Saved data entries

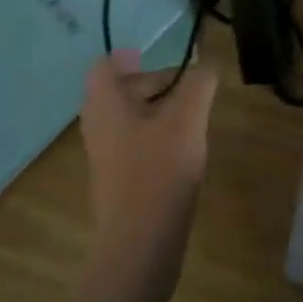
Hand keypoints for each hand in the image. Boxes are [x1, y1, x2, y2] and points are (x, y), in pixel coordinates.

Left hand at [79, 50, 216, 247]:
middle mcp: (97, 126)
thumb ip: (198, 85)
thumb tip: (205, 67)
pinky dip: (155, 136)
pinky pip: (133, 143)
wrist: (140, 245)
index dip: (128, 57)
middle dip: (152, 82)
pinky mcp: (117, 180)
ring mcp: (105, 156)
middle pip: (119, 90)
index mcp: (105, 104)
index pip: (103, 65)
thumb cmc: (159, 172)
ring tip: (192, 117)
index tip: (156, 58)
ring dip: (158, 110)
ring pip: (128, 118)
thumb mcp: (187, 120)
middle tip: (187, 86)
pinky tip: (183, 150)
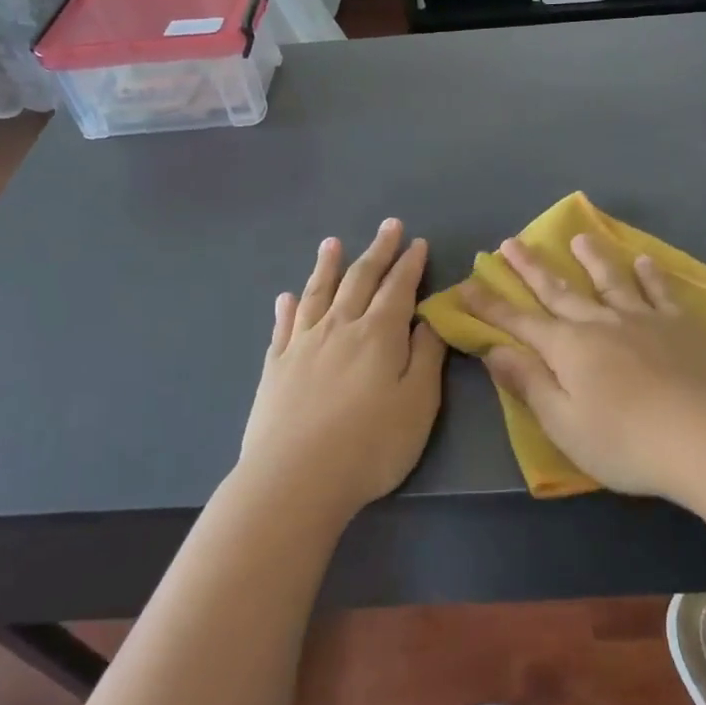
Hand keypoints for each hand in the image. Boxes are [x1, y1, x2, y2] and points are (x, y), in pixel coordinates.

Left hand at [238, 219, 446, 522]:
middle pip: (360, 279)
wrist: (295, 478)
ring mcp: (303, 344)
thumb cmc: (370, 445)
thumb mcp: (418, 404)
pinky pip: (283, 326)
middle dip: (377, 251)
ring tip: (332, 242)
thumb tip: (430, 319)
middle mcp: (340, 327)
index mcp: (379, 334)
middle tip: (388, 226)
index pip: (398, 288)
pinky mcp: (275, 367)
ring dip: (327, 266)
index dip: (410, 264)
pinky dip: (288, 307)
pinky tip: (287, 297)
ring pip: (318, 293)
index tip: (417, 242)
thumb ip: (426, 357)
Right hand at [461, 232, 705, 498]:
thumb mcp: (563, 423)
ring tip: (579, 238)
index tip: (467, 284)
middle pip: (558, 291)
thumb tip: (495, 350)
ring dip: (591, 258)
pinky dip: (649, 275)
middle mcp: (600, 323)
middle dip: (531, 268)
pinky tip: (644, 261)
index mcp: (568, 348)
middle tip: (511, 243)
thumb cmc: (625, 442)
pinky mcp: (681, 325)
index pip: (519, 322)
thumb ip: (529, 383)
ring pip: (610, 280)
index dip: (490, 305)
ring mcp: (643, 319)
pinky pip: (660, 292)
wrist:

* TASK BRIEF: Counting the line that contains "index pip: (519, 322)" as the first, copy exactly every line through the end of the records, and nothing else.

* RESPONSE:
index pip: (519, 322)
thumb ip: (529, 383)
ring pip: (610, 280)
index dip: (490, 305)
ring mcp: (643, 319)
pinky pip: (660, 292)
wrist:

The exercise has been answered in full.